WORK TASK A =
Output the transcribed rows word for word, starting at the line containing "Sudaca - 2021 - Lima -Perú" and ending at the line containing "olma süreci üzerinde duruluyor.". Leave the pictures out.

Schema Format Reference
The schema file defines the structure of your index — what fields exist, their types, and how they are indexed. Laurus uses TOML format for schema files.
Overview
A schema consists of three top-level elements:
# Policy for fields not declared below. Optional — defaults to "dynamic".
dynamic_field_policy = "dynamic"
# Fields to search by default when a query does not specify a field.
default_fields = ["title", "body"]
# Field definitions. Each field has a name and a typed configuration.
[fields.<field_name>.<FieldType>]
# ... type-specific options
dynamic_field_policy— How the engine treats fields present in an ingested document but absent from this schema. Accepted values:"strict","dynamic","ignore". Defaults to"dynamic". See Dynamic Schema for the full semantics and the warning about silent truncation under"dynamic".default_fields— A list of field names used as default search targets by the Query DSL. Only lexical fields (Text, Integer, Float, etc.) can be default fields. This key is optional and defaults to an empty list.fields— A map of field names to their typed configuration. Each field must specify exactly one field type.
Field Naming
- Field names are arbitrary strings (e.g.,
title,body_vec,created_at). - Field names starting with
_are reserved for the engine. The only allow-listed name is_id(managed automatically). Attempting to declare any other_-prefixed field results in an error. - Field names must be unique within a schema.
Field Types
Fields fall into two categories: Lexical (for keyword/full-text search) and Vector (for similarity search). A single field cannot be both.
Lexical Fields
Text
Full-text searchable field. Text is processed by the analysis pipeline (tokenization, normalization, stemming, etc.).
[fields.title.Text]
indexed = true # Whether to index this field for search
stored = true # Whether to store the original value for retrieval
term_vectors = false # Whether to store term positions (for phrase queries, highlighting)
| Option | Type | Default | Description |
|---|---|---|---|
indexed | bool | true | Enables searching this field |
stored | bool | true | Stores the original value so it can be returned in results |
term_vectors | bool | true | Stores term positions for phrase queries, highlighting, and more-like-this |
Integer
64-bit signed integer field. Supports range queries and exact match.
[fields.year.Integer]
indexed = true
stored = true
multi_valued = false
| Option | Type | Default | Description |
|---|---|---|---|
indexed | bool | true | Enables range and exact-match queries |
stored | bool | true | Stores the original value |
multi_valued | bool | false | Accept arrays of integers; range queries match if any value satisfies the predicate (Lucene-style “any match” with constant scoring) |
Float
64-bit floating point field. Supports range queries.

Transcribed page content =
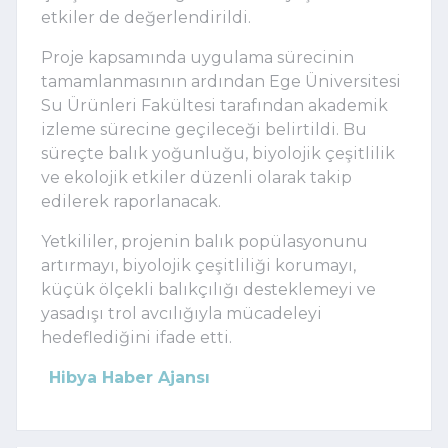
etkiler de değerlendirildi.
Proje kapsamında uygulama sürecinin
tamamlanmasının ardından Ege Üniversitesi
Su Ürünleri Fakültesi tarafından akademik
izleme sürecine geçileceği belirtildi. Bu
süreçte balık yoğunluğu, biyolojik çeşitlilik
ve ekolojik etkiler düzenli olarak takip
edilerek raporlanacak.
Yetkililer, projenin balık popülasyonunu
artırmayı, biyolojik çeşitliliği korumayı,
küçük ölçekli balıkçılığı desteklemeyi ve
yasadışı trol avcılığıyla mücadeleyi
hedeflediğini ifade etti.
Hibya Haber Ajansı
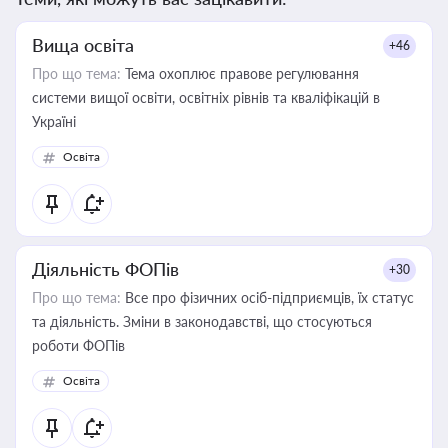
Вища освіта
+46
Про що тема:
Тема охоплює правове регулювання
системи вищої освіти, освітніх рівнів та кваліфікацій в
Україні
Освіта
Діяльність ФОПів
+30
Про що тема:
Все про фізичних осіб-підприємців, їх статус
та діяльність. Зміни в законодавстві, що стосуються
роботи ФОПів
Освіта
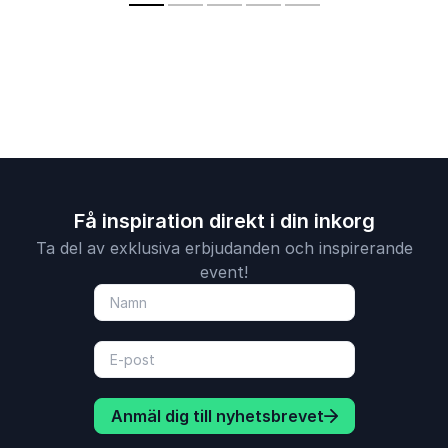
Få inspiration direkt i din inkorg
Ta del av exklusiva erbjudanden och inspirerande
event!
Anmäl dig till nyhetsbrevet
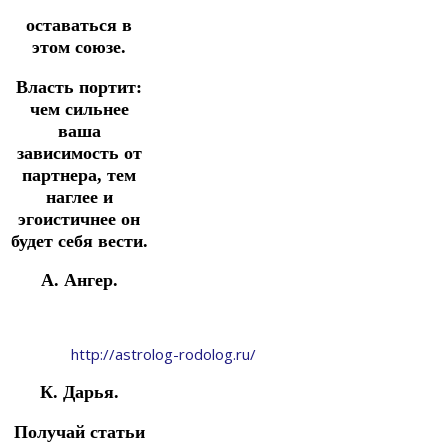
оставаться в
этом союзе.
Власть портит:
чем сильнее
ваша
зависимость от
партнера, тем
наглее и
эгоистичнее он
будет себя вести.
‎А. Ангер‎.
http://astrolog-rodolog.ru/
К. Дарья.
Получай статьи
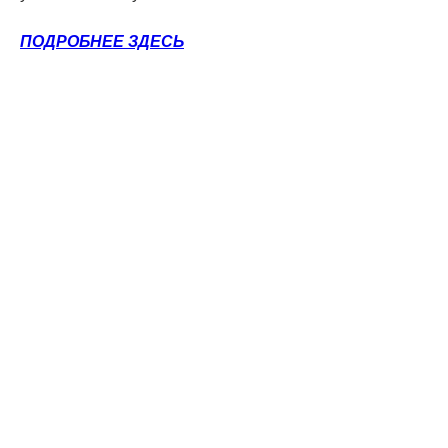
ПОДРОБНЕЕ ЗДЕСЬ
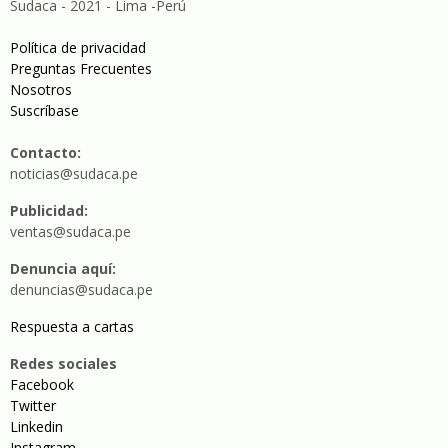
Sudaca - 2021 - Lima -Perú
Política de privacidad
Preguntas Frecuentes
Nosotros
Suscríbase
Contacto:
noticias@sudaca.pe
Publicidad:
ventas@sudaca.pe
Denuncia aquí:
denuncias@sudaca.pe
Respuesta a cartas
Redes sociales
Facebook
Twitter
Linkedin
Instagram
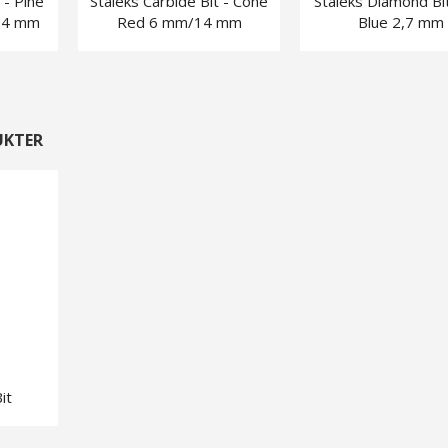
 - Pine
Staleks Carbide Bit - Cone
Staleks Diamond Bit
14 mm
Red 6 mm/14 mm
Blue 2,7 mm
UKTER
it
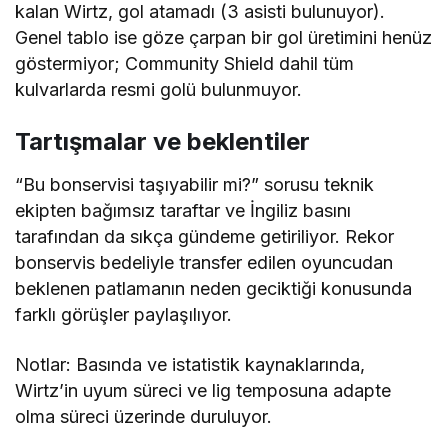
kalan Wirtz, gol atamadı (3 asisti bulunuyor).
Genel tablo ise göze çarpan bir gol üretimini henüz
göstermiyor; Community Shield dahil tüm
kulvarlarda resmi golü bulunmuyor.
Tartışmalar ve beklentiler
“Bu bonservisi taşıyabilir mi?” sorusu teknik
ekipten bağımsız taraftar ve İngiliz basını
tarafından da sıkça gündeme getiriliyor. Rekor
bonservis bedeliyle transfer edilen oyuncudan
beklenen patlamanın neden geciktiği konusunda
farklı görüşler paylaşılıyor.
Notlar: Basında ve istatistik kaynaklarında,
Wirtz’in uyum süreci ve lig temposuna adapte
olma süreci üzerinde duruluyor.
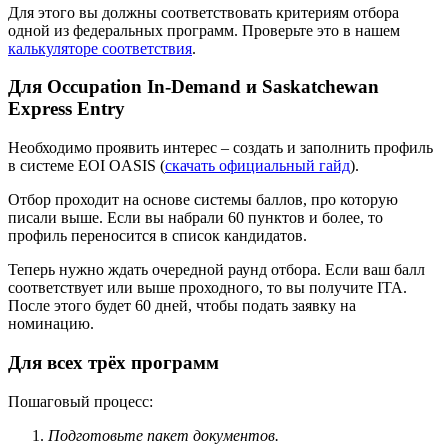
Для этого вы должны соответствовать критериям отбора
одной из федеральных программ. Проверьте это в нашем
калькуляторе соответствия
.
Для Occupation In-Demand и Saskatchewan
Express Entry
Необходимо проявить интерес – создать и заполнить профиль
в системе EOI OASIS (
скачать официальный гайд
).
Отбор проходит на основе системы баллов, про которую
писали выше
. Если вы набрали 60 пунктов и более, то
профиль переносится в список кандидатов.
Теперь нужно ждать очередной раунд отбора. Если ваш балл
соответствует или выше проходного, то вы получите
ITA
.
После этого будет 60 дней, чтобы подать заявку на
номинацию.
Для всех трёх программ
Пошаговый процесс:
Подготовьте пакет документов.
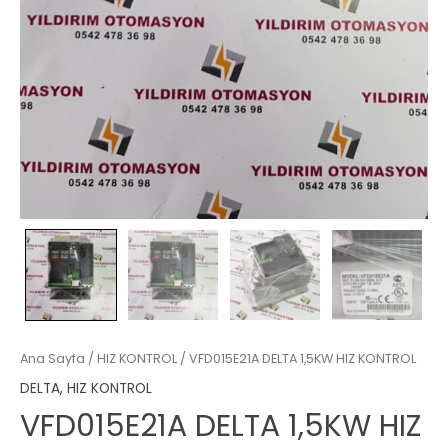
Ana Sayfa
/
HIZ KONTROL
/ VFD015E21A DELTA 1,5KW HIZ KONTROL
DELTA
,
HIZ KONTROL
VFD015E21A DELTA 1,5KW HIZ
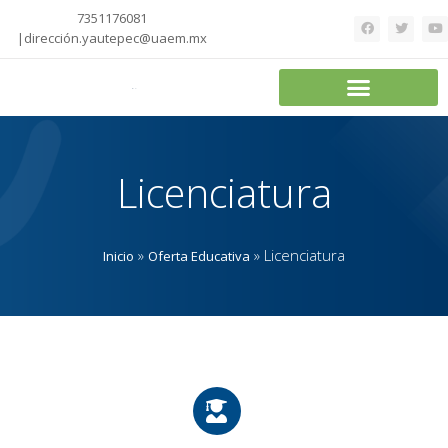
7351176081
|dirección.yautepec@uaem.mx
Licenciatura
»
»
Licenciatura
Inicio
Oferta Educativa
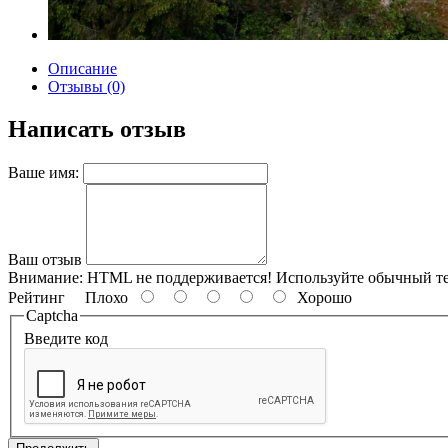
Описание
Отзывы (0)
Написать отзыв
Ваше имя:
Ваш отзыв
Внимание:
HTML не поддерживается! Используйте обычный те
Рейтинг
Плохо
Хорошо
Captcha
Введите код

WORK TASK B =
In the schema format reference, which field name starting with an underscore is allowed?

EXPECTED OUTPUT A =
Sudaca - 2021 - Lima -Perú
Política de privacidad
Preguntas Frecuentes
Nosotros
Suscríbase
Contacto:
noticias@sudaca.pe
Publicidad:
ventas@sudaca.pe
Denuncia aquí:
denuncias@sudaca.pe
Respuesta a cartas
Redes sociales
Facebook
Twitter
Linkedin
Instagram
 - Pine
Staleks Carbide Bit - Cone
Staleks Diamond Bit
14 mm
Red 6 mm/14 mm
Blue 2,7 mm
UKTER
it
kalan Wirtz, gol atamadı (3 asisti bulunuyor).
Genel tablo ise göze çarpan bir gol üretimini henüz
göstermiyor; Community Shield dahil tüm
kulvarlarda resmi golü bulunmuyor.
Tartışmalar ve beklentiler
“Bu bonservisi taşıyabilir mi?” sorusu teknik
ekipten bağımsız taraftar ve İngiliz basını
tarafından da sıkça gündeme getiriliyor. Rekor
bonservis bedeliyle transfer edilen oyuncudan
beklenen patlamanın neden geciktiği konusunda
farklı görüşler paylaşılıyor.
Notlar: Basında ve istatistik kaynaklarında,
Wirtz’in uyum süreci ve lig temposuna adapte
olma süreci üzerinde duruluyor.

EXPECTED OUTPUT B =
_id, which the engine manages automatically.